Я опомнилась. Зачем я это говорю; ведь все они сочтут меня за сумасшедшую.

Но было поздно: мама упала в обморок, окружающие смотрели в сторону, и я поняла, что все решили, что я сошла с ума.

Домой я вернулась мрачная.

Опять я ему не поверила, не послушалась. Я мысленно просила прощения. Я верила, я верила.

Ложась спать, я потребовала, чтобы мне отдали кольцо, я хотела возвратить его, я знала, что Шура заперла его в зеркальный шкаф.

Мне почему-то отказали. Я настаивала, хотела его достать сама — Шура схватила меня за руки.

Тогда я разбила зеркальный шкаф и бросилась на Шуру.

Доктор посоветовал не раздражать меня и отдать мне кольцо.

Я возвратила кольцо. Я просила прощения. Он смеялся и говорил, что я и так хорошо наказана.

В эту ночь мы в первый раз вышли из дома.

О, как прекрасно было море в эту тихую лунную ночь. Цвели апельсины и миндаль. Как легко, как хорошо мне было…
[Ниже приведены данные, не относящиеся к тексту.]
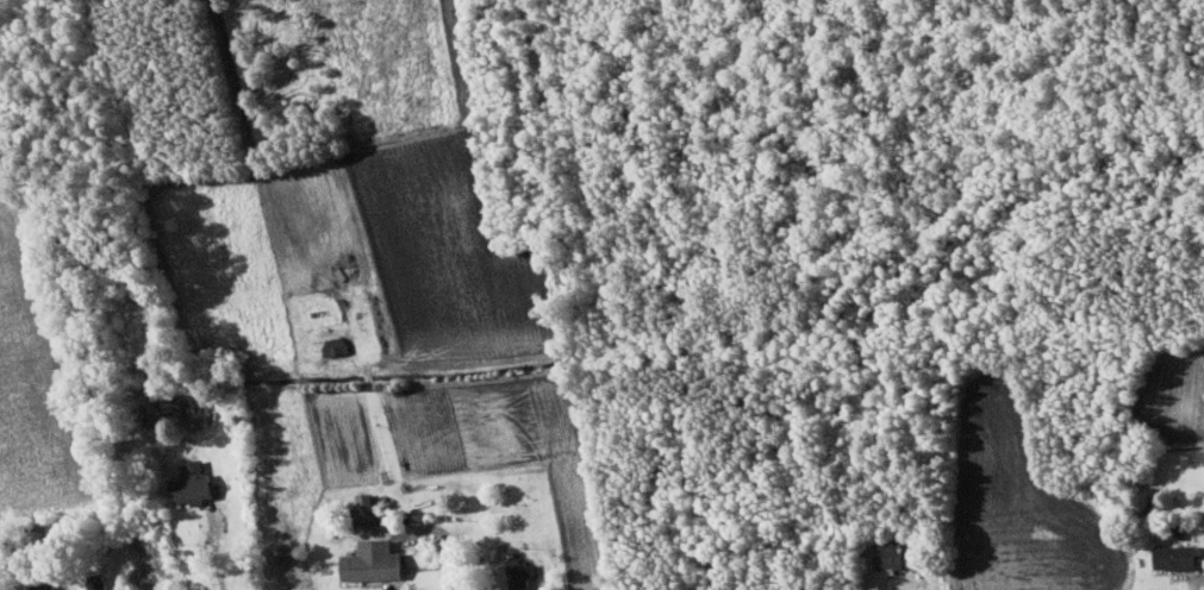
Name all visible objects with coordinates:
building: (164, 408)
building: (194, 482)
building: (369, 509)
building: (1179, 556)
building: (376, 560)
building: (523, 574)
building: (100, 584)
building: (46, 587)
Я смущалась, что на мне нет одежды, и «он» дал мне какой-то тонкий белый блестящий плащ.

— Ведь тебя не видят, — смеялся он.

И правда, редкие прохожие проходили, словно не видя меня, только какая-то старуха с подавленным криком бросилась в сторону.

— Она кое-что смыслит в науке, — сказал он, ласково взглянув на женщину.

На следующий день меня поместили в вашу лечебницу, доктор.

Я не сопротивлялась. Поздно было разуверять окружающих.

Кольцо, как вам известно, искали очень тщательно, и не нашли; сами вы осматривали меня рентгеновскими лучами, думая, что я проглотила его.

Первую ночь в вашей лечебнице я от волнения и беспокойства за маму не могла заснуть.

Я вертелась с боку на бок.

Меня злило, что я заперта на ключ и что из окошечка коридора ко мне кто-то постоянно заглядывал.

— Неужели я не усну и он не позовет меня? — думала я и начинала приходить в отчаяние, но вдруг дверь отворилась, и «он» вошел.

Я бросилась к нему, счастливая, плачущая от радости, где я и что со мною.

— Хорошее ты себе доставила развлечение! Добилась-таки, что тебя посадили в сумасшедший дом, — смеясь и целуя меня, сказал он.

— О, теперь мне все равно. Ведь и здесь я могу спать, и ты будешь меня брать к себе. А сегодня хоть я и не заснула, а ты пришел ко мне.